There was nothing on the scale seen in the Netherlands, when a protest in Rotterdam turned violent and police fired warning shots. Scores were arrested.
Separately, thousands gathered in the Croatian capital of Zagreb to oppose vaccinations. Virus cases are receding in Croatia from records hit this month. About 47% of people are fully vaccinated.
An elderly couple watched the Viennese spectacle in dismay from the sidewalk, with one using an expletive to describe the marchers.
“We want to fight against the oppression of the people,” said Guenter Reisch from Eferding in Upper Austria, a region whose 7-day incidence of coronavirus is the second highest in Europe, after Austria’s Salzburg. “We’re afraid of fascism, we’re for freedom,” he said.
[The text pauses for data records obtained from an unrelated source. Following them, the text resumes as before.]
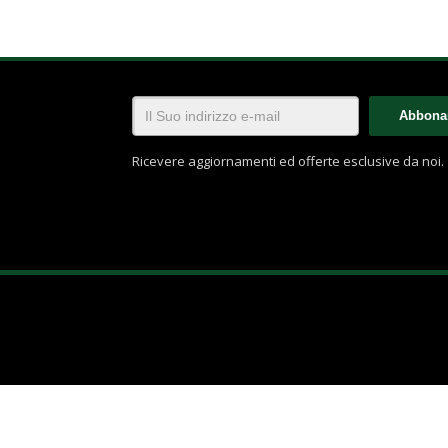
Ricevere aggiornamenti ed offerte esclusive da noi.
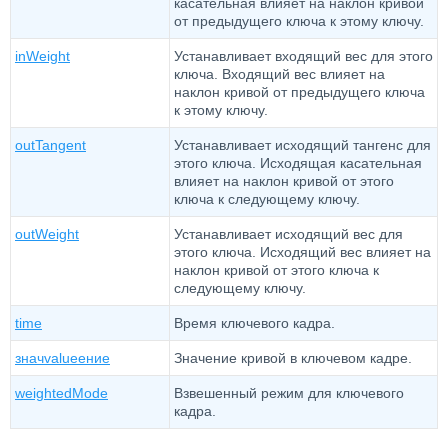
касательная влияет на наклон кривой
от предыдущего ключа к этому ключу.
inWeight
Устанавливает входящий вес для этого
ключа. Входящий вес влияет на
наклон кривой от предыдущего ключа
к этому ключу.
outTangent
Устанавливает исходящий тангенс для
этого ключа. Исходящая касательная
влияет на наклон кривой от этого
ключа к следующему ключу.
outWeight
Устанавливает исходящий вес для
этого ключа. Исходящий вес влияет на
наклон кривой от этого ключа к
следующему ключу.
time
Время ключевого кадра.
значvalueение
Значение кривой в ключевом кадре.
weightedMode
Взвешенный режим для ключевого
кадра.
While many of the protesters looked similar to the crowd typically present at events of Austria‘s established hard-right, also on hand were esoteric groups dancing to drums and burning incense, sporty tanned men carrying Ironman triathlon finisher backpacks, families with children, and immigrants.
A brisk 15-minute walk away from protests, thousands passed an unseasonably warm and sunny November day with shopping and eating along the Brunnenmarkt, Europe’s longest outdoor market.
“The nitwits downtown are adding insult to injury,” said Anja, a veterinary student sitting at a cafe with friends, who asked that her last name not be printed. “Our patience shouldn’t have to be endless.”
She and others expressed frustration at not just the vaccine skeptics and the impending lockdown, but also Austrian leadership that’s repeatedly sent mixed messages.